Michael Stone  Twenty Years On, Still Innocent

  By VennerRoad, 28th Jun 2017

In July 1997, Michael Stone was arrested on suspicion of committing the Chillenden Murders. The case against him was and remains wafer thin.


Michael Stone

Actually it would probably be more accurate to say that since the retrial the “case” against him has been ludicrous. If you are not au fait with the Chillenden Murders there are two websites dedicated to what was one of the most outrageous crimes of the decade in the UK. A full timeline can be found here, but briefly there were three human victims and a dog. In July 1996, Dr Lin Russell and her two young daughters were viciously attacked near Chillenden, Kent on their way home from the swimming pool. She and her youngest daughter were killed as was one of the family dogs that was walking with them.

When they were found later that night, Josie, the eldest daughter, was believed to be dead as well, but incredibly she was just about alive and was rushed to hospital. She had been battered so badly around the head that she lost brain tissue, but made a remarkable recovery, and is now a successful commercial artist. Her recovery was slow and painful, but even a year later she was unable to give any meaningful information to the authorities about the attack.

Michael Stone was not the first person to be arrested in connection with the crime; another man was held and questioned for three days, and the case against him was stronger than that against Stone, but it was the Maidstone man who was charged and put on trial. Stone said the judge at the first trial was very fair, and had severe reservations about the case. All the same, he was convicted and given the mandatory life sentence.

If you want to learn about the full background to the case including the trial, the retrial, and developments since, the BBC produced an excellent two part series to “celebrate” the twentieth anniversary of his incarceration. This has been archived and can be found on the Site Index of the first Michael Stone site (at the bottom of the page). A team from Channel 4 was also working on a documentary but for whatever reason it appears to have fallen through.

There are three important issues that are worth mentioning:

Stone’s failure to take the stand at both trials.
The “evidence” of Damien Daley.
And most importantly, the best real suspect, Levi Bellfield.

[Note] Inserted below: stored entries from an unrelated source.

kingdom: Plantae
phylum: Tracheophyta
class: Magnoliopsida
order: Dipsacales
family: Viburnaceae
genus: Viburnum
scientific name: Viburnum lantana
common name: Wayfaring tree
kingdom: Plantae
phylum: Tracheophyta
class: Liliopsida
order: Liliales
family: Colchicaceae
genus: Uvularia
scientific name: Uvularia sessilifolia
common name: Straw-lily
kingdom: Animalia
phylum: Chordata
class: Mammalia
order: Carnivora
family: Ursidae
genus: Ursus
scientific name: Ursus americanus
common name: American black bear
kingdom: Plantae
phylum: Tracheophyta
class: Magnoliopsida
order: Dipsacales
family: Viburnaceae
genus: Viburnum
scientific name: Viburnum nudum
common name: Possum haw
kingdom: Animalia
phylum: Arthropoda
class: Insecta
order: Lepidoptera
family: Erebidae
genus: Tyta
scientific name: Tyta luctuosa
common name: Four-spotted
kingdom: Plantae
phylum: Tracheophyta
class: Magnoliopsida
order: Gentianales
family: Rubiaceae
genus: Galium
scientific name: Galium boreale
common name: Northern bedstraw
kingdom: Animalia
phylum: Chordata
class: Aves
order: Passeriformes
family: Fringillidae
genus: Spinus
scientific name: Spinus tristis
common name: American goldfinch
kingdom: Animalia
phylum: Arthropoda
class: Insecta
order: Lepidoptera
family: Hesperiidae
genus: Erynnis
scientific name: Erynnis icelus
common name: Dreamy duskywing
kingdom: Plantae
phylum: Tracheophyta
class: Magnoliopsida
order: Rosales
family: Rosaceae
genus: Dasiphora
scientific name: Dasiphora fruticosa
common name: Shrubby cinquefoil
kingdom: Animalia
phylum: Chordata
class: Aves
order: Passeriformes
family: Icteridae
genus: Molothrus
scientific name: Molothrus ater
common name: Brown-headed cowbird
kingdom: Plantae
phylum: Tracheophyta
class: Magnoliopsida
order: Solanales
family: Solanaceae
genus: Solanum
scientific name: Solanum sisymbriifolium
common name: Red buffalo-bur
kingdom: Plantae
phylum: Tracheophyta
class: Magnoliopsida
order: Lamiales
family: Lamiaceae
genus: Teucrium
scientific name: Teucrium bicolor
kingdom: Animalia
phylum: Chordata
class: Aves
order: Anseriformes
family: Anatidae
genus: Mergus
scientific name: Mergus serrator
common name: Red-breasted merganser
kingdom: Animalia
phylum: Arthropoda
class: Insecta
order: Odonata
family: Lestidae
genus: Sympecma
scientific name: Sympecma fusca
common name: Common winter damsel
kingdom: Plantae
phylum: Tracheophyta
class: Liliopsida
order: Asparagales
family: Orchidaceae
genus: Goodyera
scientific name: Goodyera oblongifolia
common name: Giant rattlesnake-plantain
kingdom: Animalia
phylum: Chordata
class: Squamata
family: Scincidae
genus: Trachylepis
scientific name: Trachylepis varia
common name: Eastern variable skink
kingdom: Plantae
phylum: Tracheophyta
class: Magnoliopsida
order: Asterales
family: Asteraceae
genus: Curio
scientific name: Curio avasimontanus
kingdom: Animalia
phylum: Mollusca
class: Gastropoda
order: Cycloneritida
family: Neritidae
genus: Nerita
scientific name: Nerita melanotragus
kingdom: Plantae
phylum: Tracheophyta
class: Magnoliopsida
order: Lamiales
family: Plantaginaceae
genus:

Without wishing to disparage William Clegg, Stone had far from the best legal representation. In view of his appalling criminal record, which included two convictions for serious violence, it was understandable that Clegg would have advised him not to testify at the first trial in 1998, but by the time of the retrial three years later, anyone who read a newspaper or watched a news programme would have realised Stone was a recidivist with a violent past. If he had simply taken the stand to testify that he had never made the confession alleged – which was supposed to have been a boast shouted through a prison wall – his willingness to subject himself to cross-examination would have carried some weight with the jury.

The testimony of Daley is ludicrous. Prison confessions – what the Americans call snitch culture – are notoriously unreliable because they are so easy to manufacture, and without meaningful corroboration come down to the credibility of the witness. Daley has now been convicted of murder himself, was an admitted drug addict at the time, and had even tried to phone his dead mother! How much credibility does anything a man like that says have?

Then there is Levi Bellfield. As UK crime buffs will known, Bellfield is an extremely dangerous sexual psychopath who has now been convicted of three murders, including of a thirteen year old girl. He has also attacked a number of other young women – that much is proven – and is strongly suspected of having committed other murders.

The DNA evidence in this case – such as it is – points away from Stone but does not rule out Bellfield. Those who have looked at it closely come away with the feeling that for whatever reason, exculpatory evidence is being suppressed, and that in spite of the media coverage generated at times by the possible Bellfield connection, the police have not put as much effort into ruling him in or ruling him out as they could.

In spite of his transformation behind bars from inarticulate junkie and yob, Michael Stone is not the type to generate much sympathy, but whether or not anyone else is eventually brought to book for the Chillenden Murders, his conviction will surely go down in the annals of crime as a notorious miscarriage of justice.